Creamy pink skin, an upturned nose, those adorable floppy ears, and a straight – not curly – little pigtail. It would have made the perfect subject for one of my photos if it weren't dead. There it was, laid out over a cloth on the table in the entryway to Daniel's grandmother's house: today's lunch.
Tomás had purchased a lechón for our Sunday asado (barbecue) from someone who raises pigs out in the country. This little piggy, alive and kicking only a couple of hours earlier, lay motionless, awaiting its fate on the grill.
[I can imagine you all squealing "Eeeew!", but of course, no one bats an eyelash when that succulent, mouth-wateringly delicious pork is brought to the table. Well, maybe the vegetarians do, but they're few and far between around here.]
I think most Americans are extremely detached from the reality of what it means to raise one's own food, slaughter it, and process it. In the U.S., your meat comes to you nicely wrapped in plastic on a styrofoam dish with a little pad. There are few, if any, reminders of the fact that those boneless, skinless chicken breasts were once roaming around a farm somewhere (or more likely, crammed into a pen). There are no feathers, no hooves, no faces on the meat and poultry you buy. Frankly, plenty of people would completely freak out if they saw a head or a foot still attached.
It used to be that people felt an intimate connection to their food and where it came from. Daniel's grandmother and grandfather were farmers who lived out in the country, where raising and slaughtering animals was a way of life. Having chicken for dinner? Ok. Go out to the yard, pick out the one you like best, a few minutes behind the shed, then off to the kitchen with the bird. In two shakes of a lamb's tail (errr, a rooster's tailfeathers?) you'd be eating arroz con pollo. There were no fluorescently-lit supermarkets with aisle after aisle of convenience foods to choose from. You either killed that chicken with your own two hands or you went hungry; there wasn't much of a choice.

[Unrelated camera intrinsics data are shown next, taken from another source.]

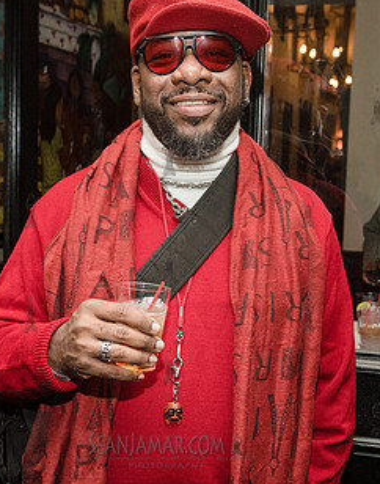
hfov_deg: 25.9
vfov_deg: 32.7
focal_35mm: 58
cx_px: 213
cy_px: 261
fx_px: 824
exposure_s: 1/250
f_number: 4.5
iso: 2000
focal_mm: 28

Sadly, that relationship and understanding of what the land provides continues to weaken in Argentina just as it already has in the U.S. Neither Daniel nor his mother have any inclination or know-how when it comes to animal husbandry or butchering, and I'm pretty sure they're happy to remain blissfully uninformed. Tomás tends to a veggie patch that yields a bounty of fresh vegetables, but many people are content with mushy, canned veggies, even at the height of summer. Convenience foods have yet to really take hold in Argentina, but their popularity is on the rise here.
Unfortunately, the more we consume processed foods, the more we distance ourselves from real food and everything entailed in producing it. Of course, it's simply not practical to expect everyone to start raising their own free-range chickens and growing organic produce in their backyards; however, I do think it's good once in a while to think about the story of your food, to understand its journey from the field to your table.
I listened to Tomás wax poetic about the farm where he bought the pig as I savored every morsel of lechón at lunch this afternoon. I thought about where that cute little piggy came from, and while I appreciated his seemingly excellent origins, I was grateful that I wasn't the one that had to do the dirty work.